[Available data]:
___
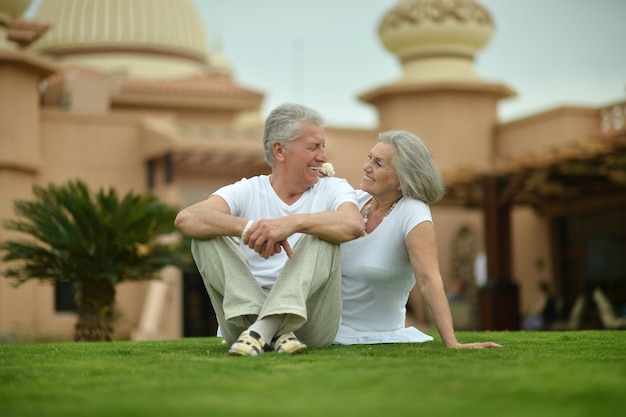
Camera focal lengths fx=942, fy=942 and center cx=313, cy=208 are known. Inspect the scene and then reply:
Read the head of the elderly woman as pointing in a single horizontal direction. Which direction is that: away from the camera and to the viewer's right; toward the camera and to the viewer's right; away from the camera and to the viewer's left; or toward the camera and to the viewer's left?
toward the camera and to the viewer's left

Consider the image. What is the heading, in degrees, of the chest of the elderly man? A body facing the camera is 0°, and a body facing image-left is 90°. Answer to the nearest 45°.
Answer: approximately 0°

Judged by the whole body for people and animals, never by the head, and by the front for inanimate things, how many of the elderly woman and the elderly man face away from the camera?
0

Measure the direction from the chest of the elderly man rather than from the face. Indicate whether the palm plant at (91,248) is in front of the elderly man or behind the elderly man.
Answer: behind

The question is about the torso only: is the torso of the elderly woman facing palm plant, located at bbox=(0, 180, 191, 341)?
no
___
Render the material above as a two-column CSV with the columns "prompt" and "answer", one row for each item in the material. Put each text and each answer in a single quoted field, turn line breaks into spaces, and leave out the pictures.

[Output of the exercise]:
prompt,answer
"Camera focal lengths fx=942, fy=942 and center cx=313, cy=208 are known. Inspect the scene and then reply: Read the head of the elderly woman as pointing in a single horizontal direction. Which direction is that: away from the camera and to the viewer's right; toward the camera and to the viewer's right; away from the camera and to the viewer's left; or toward the camera and to the viewer's left?","toward the camera and to the viewer's left"
"Consider the image. What is the heading, in degrees, of the chest of the elderly man? A body facing the camera is 0°, and a body facing image-left is 90°. Answer to the nearest 45°. Answer:","approximately 0°"
"Judged by the whole body for people and animals, never by the head, and by the front for inanimate things, how many of the elderly woman and the elderly man face away from the camera?","0"
"Measure the direction from the chest of the elderly man rather than from the face. Indicate whether the palm plant at (91,248) is in front of the elderly man or behind the elderly man. Answer:","behind"
"The question is about the torso only: is the torso of the elderly woman facing palm plant, located at bbox=(0, 180, 191, 341)?","no"